1. Marketing to the Right Audience

Generally, marketing campaigns are broadly distributed irrespective of the location and audience. As a result, there are high chances for marketers to overshoot their budget. They also may not be able to achieve any of their goals and revenue targets.

However, if they use data science to analyze their data properly, they will be able to understand which locations and demographics are giving them the highest ROI.

2. Identifying the Right Channels

Data can be used to determine which channels are giving an adequate lift for the marketer. Using a time series model, a data scientist can compare and identify the kinds of lift seen in various channels. This can be highly beneficial as it tells the marketer exactly which channel and medium are delivering proper returns.
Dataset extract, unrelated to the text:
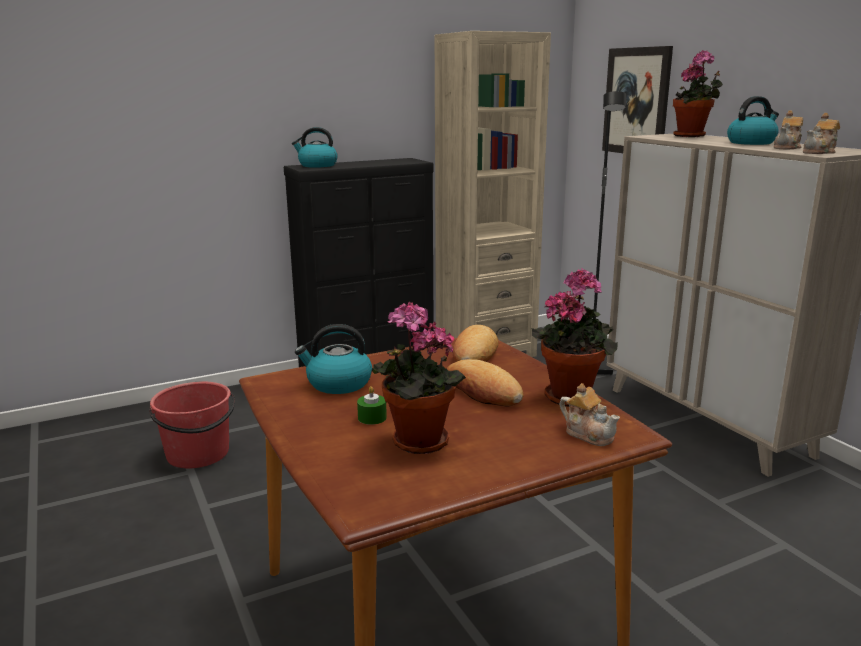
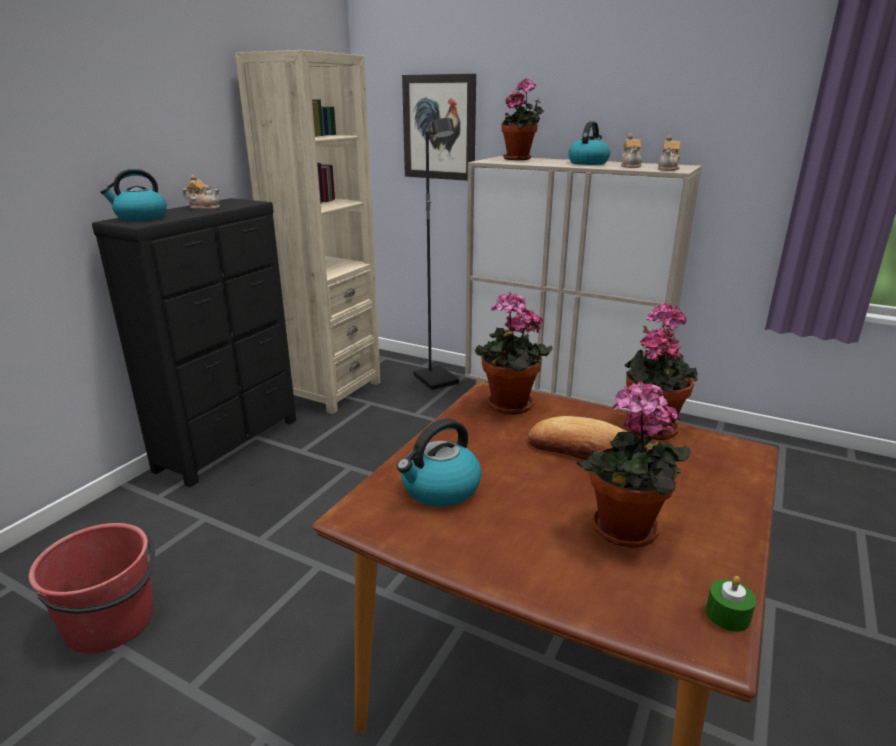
camera: 35 degrees left, 5 degrees up
(372, 417) = (538, 519): green candle -> green candle (727, 615)
(474, 353) = (508, 407): bread -> potted plant
(588, 434) = (723, 462): teapot -> teapot (204, 207)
3. Matching Marketing Strategies with Customers

To derive maximum value out of their marketing strategies, marketers need to match them with the right customer. To do this, data can be used to create a customer lifetime value model that can segment customers by their behavior. Marketers can use this model for a variety of use cases. They can send offers to their highest value customers. They can apply retention strategies to users who are likely to leave their customer base and so on.

4. Lead Targeting

Marketers can use data to narrowly target leads and know all about their online behavior and intent. By looking at historical data, marketers can determine their business requirements and the type of brands they’ve been associated with, in the past year.

5. Advanced Lead Scoring

Every lead that a marketer procures doesn’t convert into a customer. If the marketer can accurately segment customers as per their interest, it will increase the sales department’s performance, and ultimately, revenue.

Data enables marketers to create a predictive lead scoring system. This system is an algorithm that is capable of calculating the probability of conversion and segmenting your lead list. The list can be categorized into the following: eager customers, curious prospects, and not interested customers.

6. Customer Personas and Profiling

While marketing a product/service, marketers look at creating customer personas. They are constantly building specific lists of prospects to target. With data, they can accurately decide which personas need to be targeted. They can figure out the number of personas and the kind of characteristics they need to create their customer base.

7. Content Strategy Creation

Marketers always have to deliver relevant and valuable content to attract their customers. Data can help them pull audience data that will in turn help in creating the best content for every customer. For example, if a customer came via Google by searching for a certain keyword, the marketer will know to use that keyword more in their content.